Nachdem bei ihm drogenbedingt eine schleichende Psychose diagnostiziert wurde, machte er 2007 eine Therapie. Eine Zeit lang hielt er durch, ehe er erneut den Drogen verfiel und dadurch schließlich seinen Führerschein verlor. Zwei Ereignisse rüttelten ihn wach. Zum einen die Vorbereitung auf die medizinisch-psychologische Untersuchung (MPU) für die Neuerteilung der Fahrerlaubnis: „Das hat mir mehr geholfen als die Therapie.“ Zum anderen lernte der Angeklagte seine Freundin kennen, die ein halbes Jahr später an Krebs erkrankte – ein einschneidendes Ereignis. Immer wieder brach der 29-Jährige in Tränen aus, als er von dieser anhaltenden Leidensgeschichte berichtete.
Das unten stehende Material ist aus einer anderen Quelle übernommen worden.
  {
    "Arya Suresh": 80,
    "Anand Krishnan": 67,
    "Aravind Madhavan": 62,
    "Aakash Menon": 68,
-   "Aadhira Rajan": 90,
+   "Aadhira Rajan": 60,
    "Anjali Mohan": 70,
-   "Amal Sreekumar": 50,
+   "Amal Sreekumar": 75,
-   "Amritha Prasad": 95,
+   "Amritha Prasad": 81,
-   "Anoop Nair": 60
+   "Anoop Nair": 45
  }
Seit Anfang 2010 nimmt er trotz der enormen seelischen Belastung keine Drogen mehr: „Ich habe ihr das am Krankenbett versprochen.“

Er kümmert sich aufopferungsvoll um seine schwer kranke Freundin, der er auf einer Reise nach China einen Heiratsantrag machte. Als Kronzeugen seiner positiven persönlichen Entwicklung traten seine Schwester und der Sachverständige Dr. Ralf Werner (Bingen) auf. Er sei erwachsen geworden, sagen seine engsten Angehörigen. „Ich versuche jetzt, den geraden Weg zu laufen“, sagt er selbst. Er wolle eine Ausbildung zum Gas- und Wasserinstallateur beginnen, kündigte der handwerklich begabte Angeklagte vor Gericht an.
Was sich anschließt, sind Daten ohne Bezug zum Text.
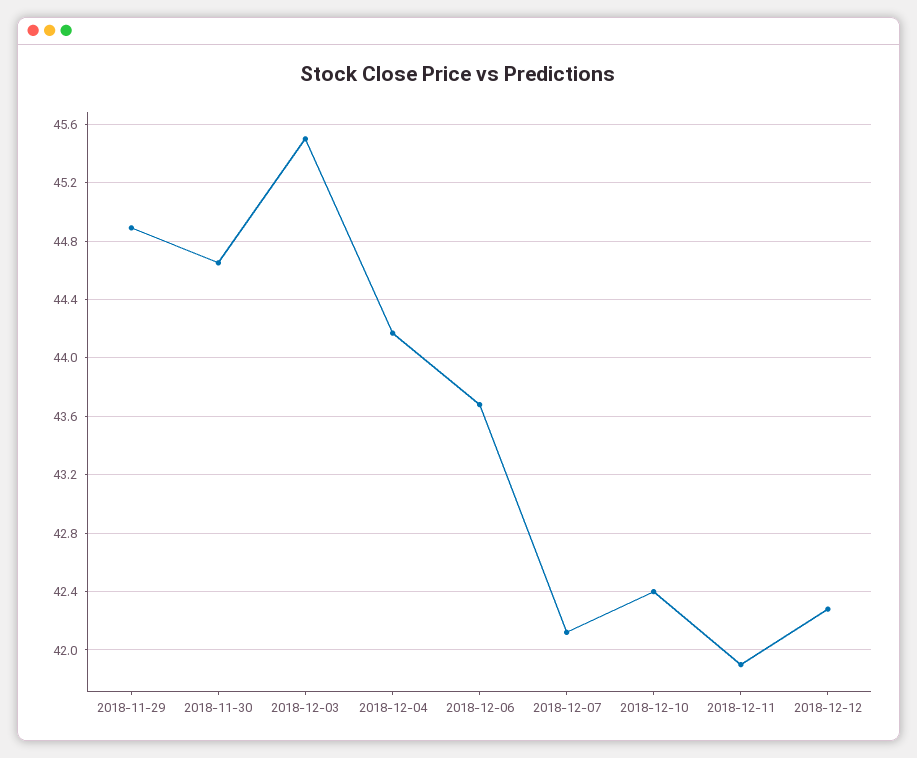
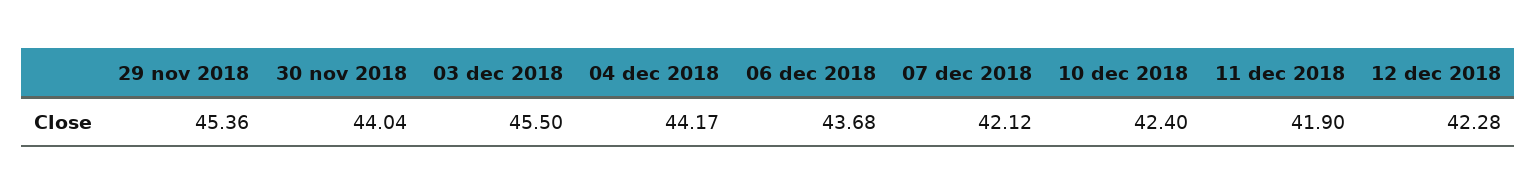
  {
-   "2018-11-29": 44.9,
+   "2018-11-29": 45.36,
-   "2018-11-30": 44.65,
+   "2018-11-30": 44.04,
    "2018-12-03": 45.5,
    "2018-12-04": 44.17,
    "2018-12-06": 43.68,
    "2018-12-07": 42.12,
    "2018-12-10": 42.4,
    "2018-12-11": 41.9,
    "2018-12-12": 42.28
  }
Um seinen Lebensunterhalt zu finanzieren, dealte der voll geständige Mann allerdings laut Anklage von Oktober 2009 bis April 2011 mit Betäubungsmitteln. Die bezog er ab dem Spätsommer 2010 von einem Kasachen, den er zufällig bei einem Türkei-Urlaub kennengelernt hatte. Die Drogen versteckte er im Weingut seines Vaters auf dem Speicher. Der in Mainz ansässige Kasache bezog diese von einer damals bei ihm wohnenden Prostituierten. Auch der 33-Jährige hat den Drogen und auch dem Alkohol abgeschworen, dem er über Jahre exzessiv zugesprochen hatte. Er hat eine unbefristete Arbeitsstelle und lebt in einer festen Beziehung.

Nicht mehr zweifelsfrei nachzuvollziehen war, um welche Gesamtmenge an Betäubungsmitteln – für die Strafzumessung ganz entscheidend – es sich handelte. So baute das Gericht unter dem Vorsitz von Dr. Bruno Kremer dem Duo nach dem Motto „Im Zweifel für die Angeklagten“ eine goldene Brücke, über die auch Staatsanwalt Christian Loch ging: Zu ihren Gunsten wurde angenommen, dass es sich nur um 5,5 beziehungsweise 3,5 Kilo gehandelt hat. Dafür erhielten beide eine zweijährige Freiheitsstrafe, die jeweils für drei Jahre zur Bewährung ausgesetzt wird – dafür hatten sich auch ihre Verteidiger ausgesprochen.